> DESCRIPTION OF THE TASK: Your answer must be the data repeated exactly, with no pictures in it.

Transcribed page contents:

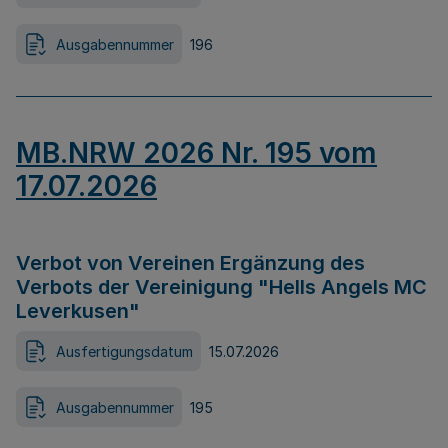
Ausgabennummer
196
MB.NRW 2026 Nr. 195 vom
17.07.2026
Verbot von Vereinen Ergänzung des
Verbots der Vereinigung "Hells Angels MC
Leverkusen"
Ausfertigungsdatum
15.07.2026
Ausgabennummer
195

> OUTPUT FOR THIS TASK:
Ausgabennummer
196
MB.NRW 2026 Nr. 195 vom
17.07.2026
Verbot von Vereinen Ergänzung des
Verbots der Vereinigung "Hells Angels MC
Leverkusen"
Ausfertigungsdatum
15.07.2026
Ausgabennummer
195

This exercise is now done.